À ce prix, l'arbitrage n'est plus le même

C'est là que la hausse change tout. Le raisonnement de 2025 était : « pour le prix de quelques mois de cloud, vous avez la machine à vie ». À 6 100 € TTC, il faut le refaire honnêtement.

Amorti sur trois ans, l'achat représente de l'ordre de 140 € par mois hors taxes (169 € TTC), hors électricité et hors temps d'administration. C'est bien le montant hors taxes qu'il faut retenir : c'est la base sur laquelle se lisent vos factures de cloud, et la TVA est récupérable. La question n'est donc plus « est-ce moins cher que le cloud ? » dans l'absolu, mais : dépensez-vous aujourd'hui plus ou moins que ça en API et en calcul loué ? Vous êtes seul à détenir ce chiffre, et il se lit sur vos factures des six derniers mois. En dessous, l'achat ne se justifie pas par l'économie. Au-dessus, il commence à se discuter.

Mais l'économie n'est pas toujours le vrai motif, et c'est important de le dire : dans les dossiers que nous voyons, ce qui décide, c'est que les données ne doivent pas sortir. Un cabinet qui traite des dossiers médicaux, un bureau d'études qui manipule les plans de ses clients, une entreprise soumise à une clause de confidentialité stricte : pour ceux-là, le calcul ne porte pas sur le coût du jeton, mais sur ce qu'ils s'interdisent d'envoyer chez un tiers. C'est un arbitrage de conformité et de risque, à mener avec les mêmes réflexes que ceux décrits dans notre article sur le choix entre NAS et cloud : la bonne question n'est pas le prix au téraoctet, c'est ce qui doit rester chez vous.

Pour qui c'est pertinent, pour qui ça ne l'est pas

Après plusieurs mois de recul sur ce produit, notre lecture est la suivante.

Ça se justifie si vous développez réellement un produit ou un traitement interne fondé sur l'IA, si vos données ne peuvent pas partir chez un fournisseur, ou si vous faites tourner des traitements par lots réguliers — analyse de documents, extraction, indexation — dont le coût en API commence à peser tous les mois.
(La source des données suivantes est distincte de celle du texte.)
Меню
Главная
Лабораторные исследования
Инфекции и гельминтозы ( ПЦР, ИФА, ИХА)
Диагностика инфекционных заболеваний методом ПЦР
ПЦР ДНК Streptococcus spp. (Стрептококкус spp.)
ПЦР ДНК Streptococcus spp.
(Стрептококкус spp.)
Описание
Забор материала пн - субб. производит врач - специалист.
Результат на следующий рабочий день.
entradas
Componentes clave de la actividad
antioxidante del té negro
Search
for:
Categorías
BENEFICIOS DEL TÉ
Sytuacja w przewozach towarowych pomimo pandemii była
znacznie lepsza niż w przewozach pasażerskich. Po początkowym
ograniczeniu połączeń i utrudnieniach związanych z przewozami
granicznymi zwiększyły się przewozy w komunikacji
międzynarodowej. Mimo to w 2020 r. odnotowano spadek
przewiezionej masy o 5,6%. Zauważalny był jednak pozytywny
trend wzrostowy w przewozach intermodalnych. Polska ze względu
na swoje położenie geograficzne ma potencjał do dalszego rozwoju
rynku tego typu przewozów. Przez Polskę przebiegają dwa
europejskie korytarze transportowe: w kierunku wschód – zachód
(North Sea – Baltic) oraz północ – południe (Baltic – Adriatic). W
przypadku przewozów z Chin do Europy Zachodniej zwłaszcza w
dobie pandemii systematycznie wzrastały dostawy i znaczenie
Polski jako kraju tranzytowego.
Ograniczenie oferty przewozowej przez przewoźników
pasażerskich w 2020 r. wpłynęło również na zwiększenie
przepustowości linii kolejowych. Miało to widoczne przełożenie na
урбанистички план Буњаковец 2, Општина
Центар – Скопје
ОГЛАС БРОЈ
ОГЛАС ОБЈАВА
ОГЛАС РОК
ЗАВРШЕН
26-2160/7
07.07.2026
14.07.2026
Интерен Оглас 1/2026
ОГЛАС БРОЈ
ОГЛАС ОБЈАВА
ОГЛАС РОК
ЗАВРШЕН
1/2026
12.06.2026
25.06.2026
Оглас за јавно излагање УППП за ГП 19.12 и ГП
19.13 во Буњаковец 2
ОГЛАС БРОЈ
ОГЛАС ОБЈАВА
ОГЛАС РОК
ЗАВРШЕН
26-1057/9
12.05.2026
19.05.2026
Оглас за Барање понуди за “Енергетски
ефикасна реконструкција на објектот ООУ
Ça ne se justifie pas si votre usage se résume à un assistant conversationnel pour quelques collaborateurs : un abonnement professionnel coûtera moins cher pendant des années, et sera plus rapide. Ça ne se justifie pas non plus comme premier pas : acheter une machine à 6 000 € pour découvrir l'IA, c'est mettre le budget avant la question. Le bon ordre est l'inverse — identifier le traitement qui vous coûte du temps, le tester sur du service loué, et n'envisager le matériel que si l'usage tient dans la durée. C'est la démarche que nous détaillons pour les applications métiers avec IA en petite entreprise.

Enfin, une remarque de bon sens sur le calendrier : le prix a augmenté à cause du marché de la mémoire, pas de la demande sur ce produit. Si votre projet n'est pas urgent, l'attente n'est pas déraisonnable — sans qu'on puisse promettre une baisse, personne ne sachant où va ce marché.

Ce que nous en faisons chez ZEF Computers

Nous accompagnons les entreprises qui envisagent l'IA en local sur trois points : chiffrer l'usage réel avant l'achat (ce que vous dépensez aujourd'hui, ce que vous dépenseriez), vérifier que le modèle visé tient dans la machine et à une vitesse acceptable pour votre usage, et installer l'ensemble avec les accès, les sauvegardes et le cloisonnement réseau qui vont avec — une machine qui héberge vos données sensibles est aussi une machine à protéger, sujet que nous traitons dans notre offre Matériel professionnel & cybersécurité et dans nos projets d'infrastructure IT.

Il arrive régulièrement que cette étude conclue qu'un abonnement suffit, et que l'achat n'a pas lieu. C'est un résultat valable : il vous aura évité une dépense à quatre chiffres.